Si a las películas se les puede adjudicar un género, el femenino es el que prima en Pensé que iba a haber fiesta. En un alarde de estupidez personal, se me pasó por la cabeza pensar que esta película se aproxima más a lo que debería ser un anuncio de compresas que cualquiera de los que abundan por temporadas en la televisión. No es un insulto, es una realidad que se pierde entre pomposas simulaciones de felicidad que camuflan la verdadera debilidad personal.
Porque Victoria Galardi se mueve como pez en el agua en esa piscina a la que lanza a sus protagonistas, dotando de pasaje de una vida al relato para serenarlo como unos días que transcurren y que afectan en su justa medida. Así conocemos a Ana, esa actriz española que aprovechando una pequeña escapada de su gran amiga Lu cuidará la casa de esta última durante unos días justo antes del comiendo de un nuevo año. Sin mayores pretensiones nos muestran a Lucía como una mujer de ideas claras y con mucha fuerza y a Ana con ganas de perderse unos días, disfrutar de una soledad buscada y merecida, como un premio a la compañía perfecta, una misma. Ambas charlan antes de su separación, del día a día, de posibles planes futuros, de cómo afrontar la fiesta (esa que no lo es tanto) que anticipa el año próximo.
No es banalidad la que llena sus bocas de palabras, es complicidad tras una larga historia juntas que no necesitamos conocer para comprender sus actos. Todo avanza con facilidad, dejando tranquila a la menuda Ana con sus pensamientos, hasta que llega el elemento inesperado (no por ser anunciada resulta menos sorprendente), la visita del ex-marido de Lu, que llega para recoger a la hija de ambos. Es un encuentro momentáneo tras años sin verse, unas pocas palabras cruzan, pero ambos se atontan en absortas miradas al recordarse mutuamente. La soledad no da lugar al aburrimiento, al forzar un nuevo acercamiento entre ambos, ya sin niña, sin ex-mujer y sin reproches, sólo un hola y un adiós que les aproxima en exceso, tanto como para cumplir lo que Ana entiende como un engaño hacia su preciada amiga.

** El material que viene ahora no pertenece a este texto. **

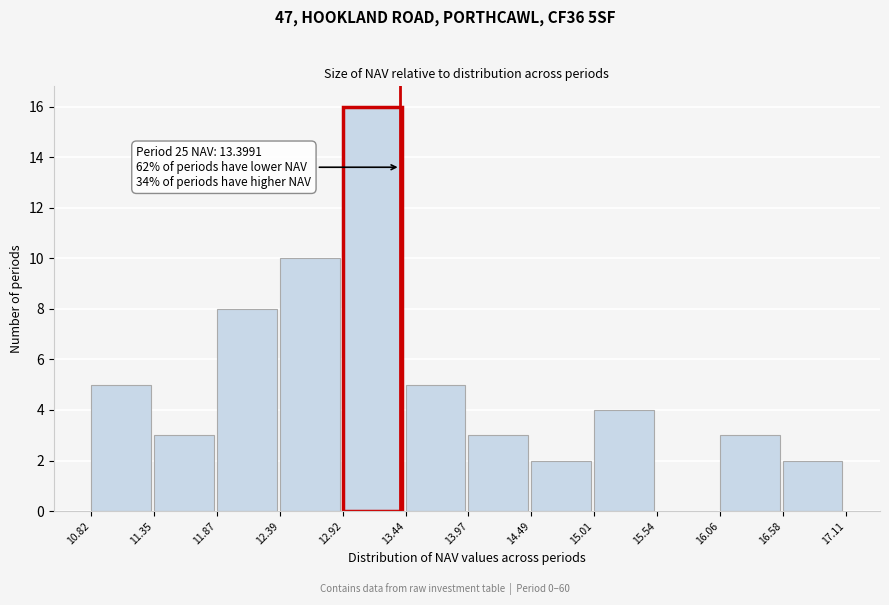

Over which range of the x-axis is the bar tallest?

12.92 to 13.44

Es aquí cuando arranca la vulnerabilidad, las lágrimas y los remordimientos, cuando se forma una nueva mujer que siente que su pasión oculta es culpa y no disfrute, aunque como algo prohibido es más atractiva que cualquier lealtad. Sin dramas se acentúa la desubicación que siente la protagonista ante las deudas hacia su amiga Lu, quien, en pleno desconocimiento, intenta seguir como si tal cosa.
Es una película de formas femeninas porque ellos son meras anécdotas que vienen y van, que actúan sobre ellas como profundas llagas más en su mente que en sus cuerpos, los que inocentemente pasan, se muestran y desaparecen, una bucólica y desdibujada imagen de lo que ocurre en sus vidas. Luego son ellas quienes forman la historia, entre ellas, a través de ellos, sin complejas disertaciones, en un reducido espacio tan luminoso que arroja toda la naturalidad al exterior y permite que Elena Anaya y Valeria Bertuccelli sean expertas en terreno desconocido… o demasiado transitado, poco importa, pero lucen con la misma fuerza que las mañanas navideñas en tierras Argentinas. Un pulso entre dos personalidades contrarias que comparten algo sin saber si delimitar propiedades.
Luego llega la fiesta, trasnochada e inoportuna, una atragantada nochevieja entre extraños que comparten copas y verduras bien presentadas, que da pie a un más que acertado título, porque, como una confusión, todos esperábamos una fiesta feliz y disfrutada, pero parecer y ser, no siempre debe ir en una misma dirección. Por contenida, fresca y tremendamente actoral, como un suspiro pasa la película y consigue despertar dudas sobre la transformación de amistades que parecen imposibles de quebrar, un nuevo día, con más sol que el anterior, que todo puede cambiar por casualidad.